While appreciating the logistics and other problems Maja no doubt has undergone in bringing its product to market, I am going on record as disapproving of the labeling exercise – it ignores the reality of what this rum really is, and touches on larger issues of truth in advertising and presentation. The founding family and originator of Ron Maja is from El Salvador – is this enough to make it a Salvadorean rum when everything that comprises it except the owners, is from somewhere else?
For this to be presented as being what it supposedly is, I believe that some part of the production process has to be in El Salvador (like the Islands mentioned above have ageing and blending facilities in their territories, or St Nick’s is aged and bottled at the Abbey). The cane, the molasses, the distillation or the bottling…something. This may just be a fig leaf to add that touch of respectability or verisimilitude, but it would give consumers a better idea of what it is they are getting for their money.
Update March 2015 – According to the company, the recipe used to assemble the rum was developed by the family, and this is the source of stating it is Salvadorean.
Thanks for the review. We look forward to meeting you at one of the upcoming festivals.
My name is Daniel and am one of the owners of Ron Maja. I fell across your article today and, although late, I felt I should provide some clarity on this issue. It is, in our view, a Salvadorian rum. It is a family recipe, we have our offices and personnel based in El Salvador and we use local goods for our products and we are doing everything in our power to reward our country and use Ron Maja as a window for consumers to become curious and learn about our heritage. It is the central reason why Maja was born.

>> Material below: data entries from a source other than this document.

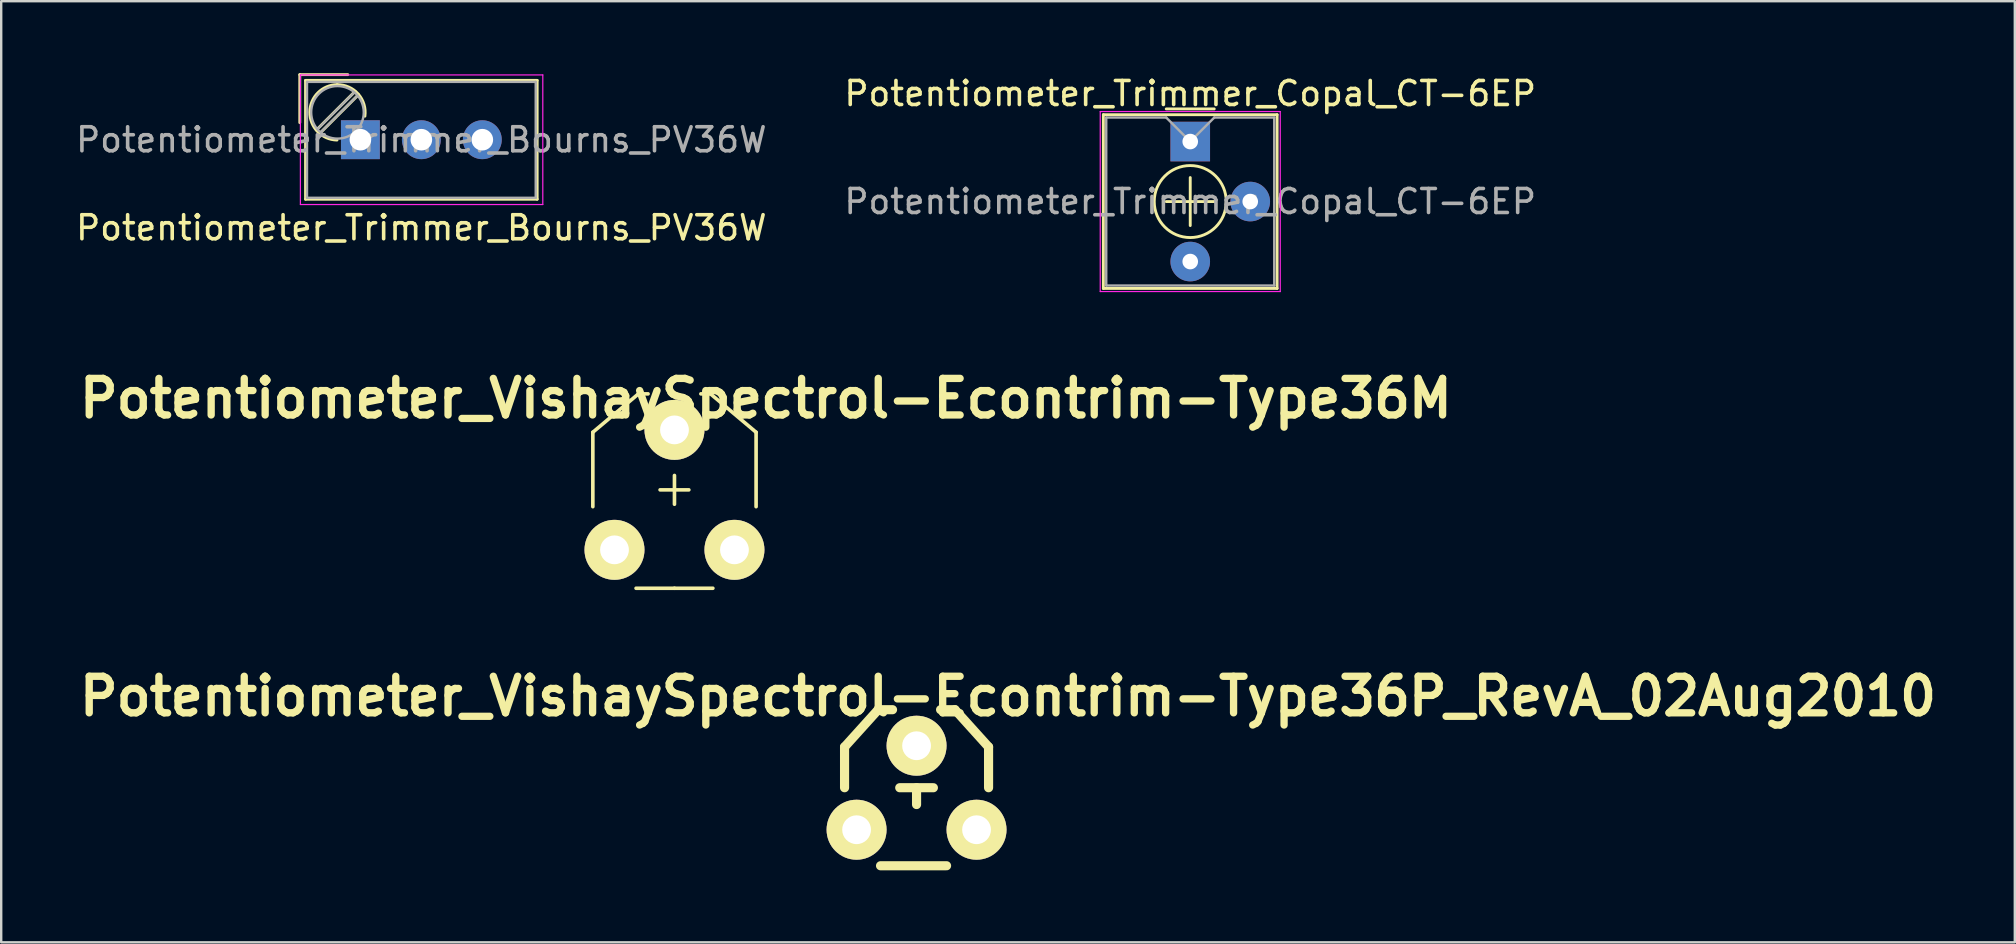
<source format=kicad_pcb>
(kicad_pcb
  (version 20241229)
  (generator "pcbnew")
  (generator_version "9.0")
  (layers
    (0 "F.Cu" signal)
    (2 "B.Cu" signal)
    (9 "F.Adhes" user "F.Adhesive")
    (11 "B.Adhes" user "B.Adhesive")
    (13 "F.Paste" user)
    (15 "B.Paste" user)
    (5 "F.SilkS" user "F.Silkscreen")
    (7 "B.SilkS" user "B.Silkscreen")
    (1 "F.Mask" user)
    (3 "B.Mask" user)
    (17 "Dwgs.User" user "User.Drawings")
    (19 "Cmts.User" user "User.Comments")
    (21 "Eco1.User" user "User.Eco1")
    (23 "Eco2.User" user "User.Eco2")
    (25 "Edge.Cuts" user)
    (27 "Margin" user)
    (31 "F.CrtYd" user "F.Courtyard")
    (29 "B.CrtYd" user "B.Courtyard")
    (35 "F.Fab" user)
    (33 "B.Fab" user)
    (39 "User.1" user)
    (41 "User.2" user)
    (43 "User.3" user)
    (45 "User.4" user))
  (footprint "Potentiometer_Trimmer_Copal_CT-6EP"
    (layer "F.Cu")
    (at 46.542 2.848)
    (property "Reference" "Potentiometer_Trimmer_Copal_CT-6EP" (at 0 -2 0) (layer "F.SilkS") (effects (font (size 1 1) (thickness 0.15))))
    (attr through_hole)
    (fp_line (start -3.62 -1.12) (end -3.62 6.12) (stroke (width 0.12) (type solid)) (layer "F.SilkS"))
    (fp_line (start -3.62 6.12) (end 3.62 6.12) (stroke (width 0.12) (type solid)) (layer "F.SilkS"))
    (fp_line (start -1 -1.36) (end 1 -1.36) (stroke (width 0.12) (type solid)) (layer "F.SilkS"))
    (fp_line (start -1 2.5) (end 1 2.5) (stroke (width 0.12) (type solid)) (layer "F.SilkS"))
    (fp_line (start 0 1.5) (end 0 3.5) (stroke (width 0.12) (type solid)) (layer "F.SilkS"))
    (fp_line (start 3.62 -1.12) (end -3.62 -1.12) (stroke (width 0.12) (type solid)) (layer "F.SilkS"))
    (fp_line (start 3.62 6.12) (end 3.62 -1.12) (stroke (width 0.12) (type solid)) (layer "F.SilkS"))
    (fp_circle (center 0 2.5) (end 1.5 2.5) (stroke (width 0.12) (type solid)) (fill no) (layer "F.SilkS"))
    (fp_line (start -3.75 -1.25) (end -3.75 6.25) (stroke (width 0.05) (type solid)) (layer "F.CrtYd"))
    (fp_line (start -3.75 6.25) (end 3.75 6.25) (stroke (width 0.05) (type solid)) (layer "F.CrtYd"))
    (fp_line (start 3.75 -1.25) (end -3.75 -1.25) (stroke (width 0.05) (type solid)) (layer "F.CrtYd"))
    (fp_line (start 3.75 6.25) (end 3.75 -1.25) (stroke (width 0.05) (type solid)) (layer "F.CrtYd"))
    (fp_line (start -3.5 -1) (end -1 -1) (stroke (width 0.1) (type solid)) (layer "F.Fab"))
    (fp_line (start -3.5 6) (end -3.5 -1) (stroke (width 0.1) (type solid)) (layer "F.Fab"))
    (fp_line (start -1 -1) (end 0 0) (stroke (width 0.1) (type solid)) (layer "F.Fab"))
    (fp_line (start 0 0) (end 1 -1) (stroke (width 0.1) (type solid)) (layer "F.Fab"))
    (fp_line (start 1 -1) (end 3.5 -1) (stroke (width 0.1) (type solid)) (layer "F.Fab"))
    (fp_line (start 3.5 -1) (end 3.5 6) (stroke (width 0.1) (type solid)) (layer "F.Fab"))
    (fp_line (start 3.5 6) (end -3.5 6) (stroke (width 0.1) (type solid)) (layer "F.Fab"))
    (fp_text user "${REFERENCE}" (at 0 2.5 0) (layer "F.Fab") (effects (font (size 1 1) (thickness 0.15))))
    (pad "1" thru_hole rect (at 0 0) (size 1.65 1.65) (drill 0.65) (layers "*.Cu" "*.Mask"))
    (pad "2" thru_hole circle (at 2.5 2.5) (size 1.65 1.65) (drill 0.65) (layers "*.Cu" "*.Mask"))
    (pad "3" thru_hole circle (at 0 5) (size 1.65 1.65) (drill 0.65) (layers "*.Cu" "*.Mask")))
  (footprint "Potentiometer_VishaySpectrol-Econtrim-Type36M"
    (layer "F.Cu")
    (at 25.052 17.36)
    (property "Reference" "Potentiometer_VishaySpectrol-Econtrim-Type36M" (at 3.81 -3.81 0) (layer "F.SilkS") (effects (font (size 1.524 1.524) (thickness 0.305))))
    (attr through_hole)
    (fp_line (start -3.401 -2.4) (end -3.401 0.701) (stroke (width 0.151) (type solid)) (layer "F.SilkS"))
    (fp_line (start -1.501 -4) (end -3.401 -2.4) (stroke (width 0.151) (type solid)) (layer "F.SilkS"))
    (fp_line (start -1.1 -4) (end -1.501 -4) (stroke (width 0.151) (type solid)) (layer "F.SilkS"))
    (fp_line (start 0 -0.599) (end 0 0.599) (stroke (width 0.151) (type solid)) (layer "F.SilkS"))
    (fp_line (start 0 4.1) (end -1.6 4.1) (stroke (width 0.151) (type solid)) (layer "F.SilkS"))
    (fp_line (start 0 4.1) (end 1.6 4.1) (stroke (width 0.151) (type solid)) (layer "F.SilkS"))
    (fp_line (start 0.599 0) (end -0.599 0) (stroke (width 0.151) (type solid)) (layer "F.SilkS"))
    (fp_line (start 1.1 -4) (end 1.501 -4) (stroke (width 0.151) (type solid)) (layer "F.SilkS"))
    (fp_line (start 1.501 -4) (end 3.401 -2.4) (stroke (width 0.151) (type solid)) (layer "F.SilkS"))
    (fp_line (start 3.401 -2.4) (end 3.401 0.701) (stroke (width 0.151) (type solid)) (layer "F.SilkS"))
    (pad "1" thru_hole circle (at -2.499 2.499) (size 2.499 2.499) (drill 1.199) (layers "*.Cu" "*.Mask" "F.SilkS"))
    (pad "2" thru_hole circle (at 0 -2.499) (size 2.499 2.499) (drill 1.199) (layers "*.Cu" "*.Mask" "F.SilkS"))
    (pad "3" thru_hole circle (at 2.499 2.499) (size 2.499 2.499) (drill 1.199) (layers "*.Cu" "*.Mask" "F.SilkS")))
  (footprint "Potentiometer_VishaySpectrol-Econtrim-Type36P_RevA_02Aug2010"
    (layer "F.Cu")
    (at 35.139 29.771)
    (property "Reference" "Potentiometer_VishaySpectrol-Econtrim-Type36P_RevA_02Aug2010" (at 3.81 -3.81 0) (layer "F.SilkS") (effects (font (size 1.524 1.524) (thickness 0.305))))
    (attr through_hole)
    (fp_line (start -3 -1.699) (end -3 0) (stroke (width 0.381) (type solid)) (layer "F.SilkS"))
    (fp_line (start -1.6 -3.251) (end -3 -1.699) (stroke (width 0.381) (type solid)) (layer "F.SilkS"))
    (fp_line (start -1.6 -3.251) (end -1.001 -3.251) (stroke (width 0.381) (type solid)) (layer "F.SilkS"))
    (fp_line (start -1.501 3.251) (end 1.25 3.251) (stroke (width 0.381) (type solid)) (layer "F.SilkS"))
    (fp_line (start -0.701 0) (end 0.701 0) (stroke (width 0.381) (type solid)) (layer "F.SilkS"))
    (fp_line (start 0 0) (end 0 0.701) (stroke (width 0.381) (type solid)) (layer "F.SilkS"))
    (fp_line (start 1.6 -3.251) (end 1.001 -3.251) (stroke (width 0.381) (type solid)) (layer "F.SilkS"))
    (fp_line (start 1.6 -3.251) (end 3 -1.699) (stroke (width 0.381) (type solid)) (layer "F.SilkS"))
    (fp_line (start 3 -1.699) (end 3 0) (stroke (width 0.381) (type solid)) (layer "F.SilkS"))
    (pad "1" thru_hole circle (at -2.499 1.75) (size 2.499 2.499) (drill 1.199) (layers "*.Cu" "*.Mask" "F.SilkS"))
    (pad "2" thru_hole circle (at 0 -1.75) (size 2.499 2.499) (drill 1.199) (layers "*.Cu" "*.Mask" "F.SilkS"))
    (pad "3" thru_hole circle (at 2.499 1.75) (size 2.499 2.499) (drill 1.199) (layers "*.Cu" "*.Mask" "F.SilkS")))
  (footprint "Potentiometer_Trimmer_Bourns_PV36W"
    (layer "F.Cu")
    (at 11.966 2.771)
    (property "Reference" "Potentiometer_Trimmer_Bourns_PV36W" (at 2.54 3.67 180) (layer "F.SilkS") (effects (font (size 1 1) (thickness 0.15))))
    (attr through_hole)
    (fp_line (start -2.525 -2.711) (end -0.525 -2.711) (stroke (width 0.12) (type solid)) (layer "F.SilkS"))
    (fp_line (start -2.525 -0.711) (end -2.525 -2.711) (stroke (width 0.12) (type solid)) (layer "F.SilkS"))
    (fp_line (start -2.285 -2.471) (end -2.285 2.48) (stroke (width 0.12) (type solid)) (layer "F.SilkS"))
    (fp_line (start -2.285 2.48) (end 7.365 2.48) (stroke (width 0.12) (type solid)) (layer "F.SilkS"))
    (fp_line (start -1.831 -0.406) (end -0.22 -2.016) (stroke (width 0.12) (type solid)) (layer "F.SilkS"))
    (fp_line (start -1.691 -0.265) (end -0.998 -0.957) (stroke (width 0.12) (type solid)) (layer "F.SilkS"))
    (fp_line (start -0.958 -0.998) (end -0.079 -1.875) (stroke (width 0.12) (type solid)) (layer "F.SilkS"))
    (fp_line (start 7.365 -2.471) (end -2.285 -2.471) (stroke (width 0.12) (type solid)) (layer "F.SilkS"))
    (fp_line (start 7.365 2.48) (end 7.365 -2.471) (stroke (width 0.12) (type solid)) (layer "F.SilkS"))
    (fp_arc (start -0.975774 -2.293957) (mid -0.091016 -1.905232) (end 0.188 -0.98) (stroke (width 0.12) (type solid)) (layer "F.SilkS"))
    (fp_arc (start -0.975158 0.014824) (mid -2.109956 -1.150079) (end -0.955 -2.295) (stroke (width 0.12) (type solid)) (layer "F.SilkS"))
    (fp_line (start -2.5 -2.7) (end -2.5 2.7) (stroke (width 0.05) (type solid)) (layer "F.CrtYd"))
    (fp_line (start -2.5 2.7) (end 7.6 2.7) (stroke (width 0.05) (type solid)) (layer "F.CrtYd"))
    (fp_line (start 7.6 -2.7) (end -2.5 -2.7) (stroke (width 0.05) (type solid)) (layer "F.CrtYd"))
    (fp_line (start 7.6 2.7) (end 7.6 -2.7) (stroke (width 0.05) (type solid)) (layer "F.CrtYd"))
    (fp_line (start -2.225 -2.41) (end -2.225 2.42) (stroke (width 0.1) (type solid)) (layer "F.Fab"))
    (fp_line (start -2.225 2.42) (end 7.305 2.42) (stroke (width 0.1) (type solid)) (layer "F.Fab"))
    (fp_line (start -1.786 -0.444) (end -0.259 -1.971) (stroke (width 0.1) (type solid)) (layer "F.Fab"))
    (fp_line (start -1.652 -0.31) (end -0.125 -1.837) (stroke (width 0.1) (type solid)) (layer "F.Fab"))
    (fp_line (start 7.305 -2.41) (end -2.225 -2.41) (stroke (width 0.1) (type solid)) (layer "F.Fab"))
    (fp_line (start 7.305 2.42) (end 7.305 -2.41) (stroke (width 0.1) (type solid)) (layer "F.Fab"))
    (fp_circle (center -0.955 -1.14) (end 0.14 -1.14) (stroke (width 0.1) (type solid)) (fill no) (layer "F.Fab"))
    (fp_text user "${REFERENCE}" (at 2.54 0.005 180) (layer "F.Fab") (effects (font (size 1 1) (thickness 0.15))))
    (pad "1" thru_hole rect (at 0 0 180) (size 1.62 1.62) (drill 0.9) (layers "*.Cu" "*.Mask"))
    (pad "2" thru_hole circle (at 2.54 0 180) (size 1.62 1.62) (drill 0.9) (layers "*.Cu" "*.Mask"))
    (pad "3" thru_hole circle (at 5.08 0 180) (size 1.62 1.62) (drill 0.9) (layers "*.Cu" "*.Mask")))
  (gr_rect
    (start -3 -3)
    (end 80.898 36.213)
    (stroke (width 0.1) (type default))
    (fill no)
    (layer "Edge.Cuts")))
</source>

Unfortunately, as a small scale producer, we are waiting to gain more scale to, as you say, bring more Salvadorian elements to our rum, whether through the sourcing of raw materials, bottling, etc.. It is our dream to become a larger market player so as to bring more back to our country and, for that very reason, we consider oursleves Salvadorian and we hope that are consumers, through our efforts, can see the Salvadorian work ethic reflected in our product and can ultimately feel proud of our origin. Saying otherwise contradicts our intentions.
All the best,
Your intentions are laudable and your vision of producing a Salvadorean product is deserving of great respect. I acknowledge that without hesitation. And based on what you say about sourcing as much as you can in-country, that makes your ultimate ambition a worthy one – to produce a rum, cane to cork, from El Salvador.
Unfortunately, on a purely technical level, your intentions, recipes, offices, coordination, management and staff don’t count. The rum itself is all that matters. If the sugar cane harvest, the molasses, the distillation and the ageing — all the value added processes, and materials or origin — are sourced or made elsewhere, then the rum is not from El Salvador. It is conceived there, inspired there, for sure…but made? No, sorry.

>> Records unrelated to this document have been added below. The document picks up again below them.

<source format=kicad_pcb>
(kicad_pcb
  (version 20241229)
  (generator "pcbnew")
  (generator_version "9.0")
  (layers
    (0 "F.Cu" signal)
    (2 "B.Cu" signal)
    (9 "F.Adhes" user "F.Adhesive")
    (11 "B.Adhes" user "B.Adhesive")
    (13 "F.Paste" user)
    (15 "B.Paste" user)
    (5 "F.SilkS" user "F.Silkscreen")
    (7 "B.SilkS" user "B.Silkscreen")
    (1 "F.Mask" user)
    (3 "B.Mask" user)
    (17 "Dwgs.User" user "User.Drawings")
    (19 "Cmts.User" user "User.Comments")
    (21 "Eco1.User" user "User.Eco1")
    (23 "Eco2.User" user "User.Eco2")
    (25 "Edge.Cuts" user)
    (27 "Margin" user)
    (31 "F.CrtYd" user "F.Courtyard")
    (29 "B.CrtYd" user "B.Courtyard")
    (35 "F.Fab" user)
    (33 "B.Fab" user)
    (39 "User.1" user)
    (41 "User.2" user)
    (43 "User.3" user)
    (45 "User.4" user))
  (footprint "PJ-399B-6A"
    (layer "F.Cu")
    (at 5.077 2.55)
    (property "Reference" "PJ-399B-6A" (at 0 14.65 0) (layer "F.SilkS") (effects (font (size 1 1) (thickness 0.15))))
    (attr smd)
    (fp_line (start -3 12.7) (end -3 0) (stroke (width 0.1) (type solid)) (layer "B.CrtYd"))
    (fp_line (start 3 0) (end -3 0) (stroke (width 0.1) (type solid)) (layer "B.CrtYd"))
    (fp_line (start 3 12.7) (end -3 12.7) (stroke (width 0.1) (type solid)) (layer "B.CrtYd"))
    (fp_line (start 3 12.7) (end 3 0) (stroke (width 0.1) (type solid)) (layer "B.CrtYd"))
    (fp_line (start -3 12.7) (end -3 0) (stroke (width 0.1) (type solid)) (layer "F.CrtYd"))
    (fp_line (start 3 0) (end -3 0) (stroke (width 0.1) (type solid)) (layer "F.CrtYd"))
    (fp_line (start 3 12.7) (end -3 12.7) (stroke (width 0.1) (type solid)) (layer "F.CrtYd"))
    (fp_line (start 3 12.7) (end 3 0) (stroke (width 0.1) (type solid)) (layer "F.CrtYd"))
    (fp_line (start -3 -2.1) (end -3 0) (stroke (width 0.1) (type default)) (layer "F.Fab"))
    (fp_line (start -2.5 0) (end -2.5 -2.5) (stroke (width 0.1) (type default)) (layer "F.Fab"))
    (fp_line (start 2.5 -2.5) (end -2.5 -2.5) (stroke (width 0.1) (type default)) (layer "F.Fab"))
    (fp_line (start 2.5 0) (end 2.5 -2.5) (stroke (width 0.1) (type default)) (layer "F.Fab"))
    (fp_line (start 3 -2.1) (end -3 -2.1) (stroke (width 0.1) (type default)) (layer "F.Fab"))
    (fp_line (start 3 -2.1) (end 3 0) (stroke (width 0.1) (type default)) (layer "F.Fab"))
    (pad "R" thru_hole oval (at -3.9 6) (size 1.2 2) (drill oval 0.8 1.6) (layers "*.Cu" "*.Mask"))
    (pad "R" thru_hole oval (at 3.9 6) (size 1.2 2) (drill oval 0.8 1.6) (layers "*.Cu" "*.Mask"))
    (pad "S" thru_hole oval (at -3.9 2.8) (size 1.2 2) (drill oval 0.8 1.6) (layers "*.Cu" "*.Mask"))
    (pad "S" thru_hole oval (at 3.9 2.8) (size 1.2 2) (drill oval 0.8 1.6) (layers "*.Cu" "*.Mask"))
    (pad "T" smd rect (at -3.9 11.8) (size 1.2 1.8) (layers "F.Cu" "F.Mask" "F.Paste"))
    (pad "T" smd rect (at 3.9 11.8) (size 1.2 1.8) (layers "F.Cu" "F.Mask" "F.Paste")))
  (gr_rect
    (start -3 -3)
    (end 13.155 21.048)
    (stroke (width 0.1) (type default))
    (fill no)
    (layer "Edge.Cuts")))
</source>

This may be a niggly point of labelling, but in today’s world it’s not, not really. Consider the annoyance the rum buying public evinced when production of the Zaya moved from Guatemala to Trinidad, quality changed and the label was not updated; or their fury at the disingenuous way Flor de Cana suddenly changed its age statement on, for example, the 12 YO: from “12 years old” to simply “12” – which now means a blend of 12 rums. The controversy about disclosure of additives is another. People want to know what they’re drinking. And right now, unless the label on the Ron Maya line states somewhere that it is produced in Panama (which may have been added in the nearly two years since I tried the rum), my point has to stand.